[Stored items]

* * * * * * * * *

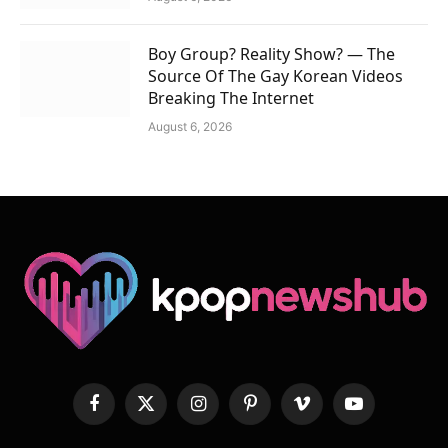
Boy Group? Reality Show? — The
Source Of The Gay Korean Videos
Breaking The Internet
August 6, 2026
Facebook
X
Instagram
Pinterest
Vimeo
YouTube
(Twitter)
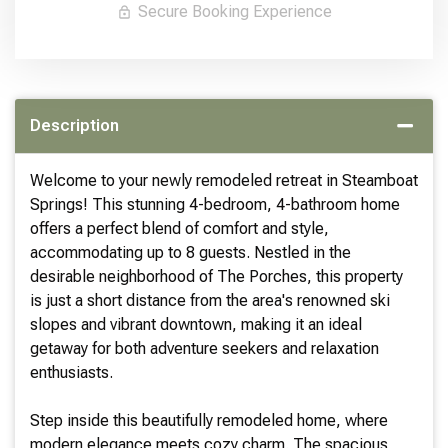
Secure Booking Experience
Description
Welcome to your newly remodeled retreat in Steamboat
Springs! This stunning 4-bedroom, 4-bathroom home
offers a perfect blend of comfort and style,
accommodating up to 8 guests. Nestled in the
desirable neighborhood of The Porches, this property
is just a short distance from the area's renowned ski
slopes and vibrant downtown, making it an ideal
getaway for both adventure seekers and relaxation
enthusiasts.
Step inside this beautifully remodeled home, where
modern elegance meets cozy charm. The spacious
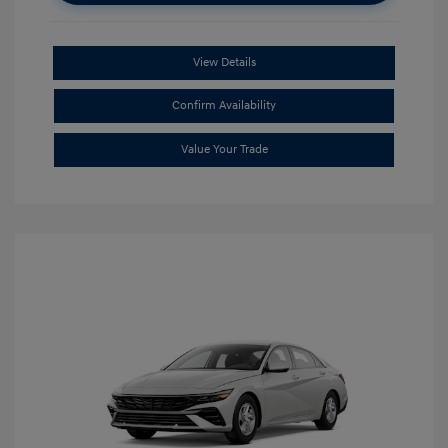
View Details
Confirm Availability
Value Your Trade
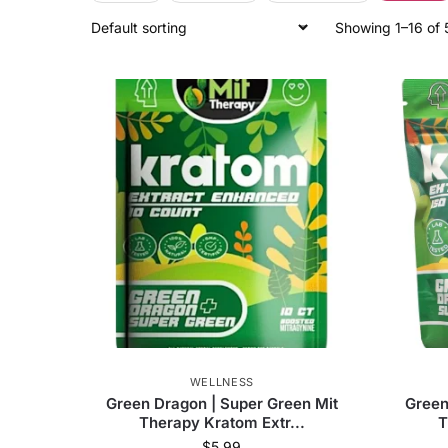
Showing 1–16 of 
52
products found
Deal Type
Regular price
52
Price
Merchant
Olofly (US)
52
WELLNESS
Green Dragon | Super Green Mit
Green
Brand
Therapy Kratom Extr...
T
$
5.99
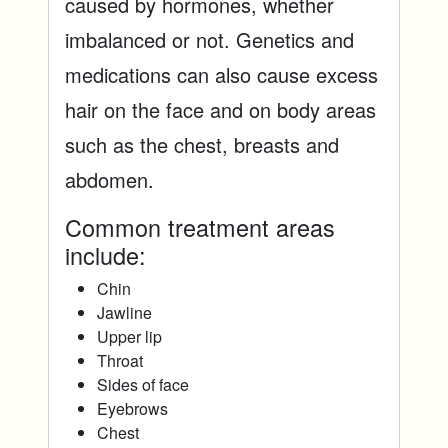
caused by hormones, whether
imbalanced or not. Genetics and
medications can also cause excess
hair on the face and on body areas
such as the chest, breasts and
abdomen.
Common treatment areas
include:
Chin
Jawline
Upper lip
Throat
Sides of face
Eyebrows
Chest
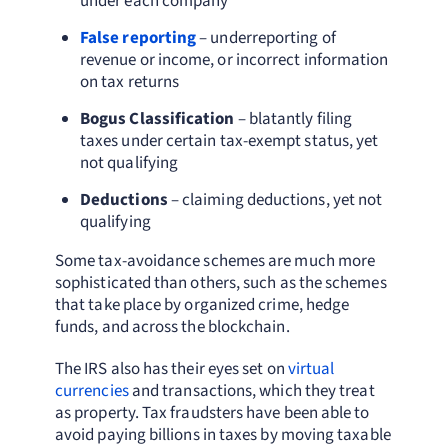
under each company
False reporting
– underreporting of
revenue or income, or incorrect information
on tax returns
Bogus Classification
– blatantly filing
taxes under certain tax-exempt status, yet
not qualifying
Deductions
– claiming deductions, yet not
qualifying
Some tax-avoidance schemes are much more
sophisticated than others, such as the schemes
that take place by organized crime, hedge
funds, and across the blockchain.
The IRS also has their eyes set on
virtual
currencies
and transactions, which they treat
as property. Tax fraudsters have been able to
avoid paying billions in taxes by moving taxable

* * * * * * * * *

Exercise aim ▸ Quote word for word the stretch of the rows from the line containing "Secure Booking Experience" through the line containing "enthusiasts.", including both of those lines.

Finished exercise ▸
Secure Booking Experience
Description
Welcome to your newly remodeled retreat in Steamboat
Springs! This stunning 4-bedroom, 4-bathroom home
offers a perfect blend of comfort and style,
accommodating up to 8 guests. Nestled in the
desirable neighborhood of The Porches, this property
is just a short distance from the area's renowned ski
slopes and vibrant downtown, making it an ideal
getaway for both adventure seekers and relaxation
enthusiasts.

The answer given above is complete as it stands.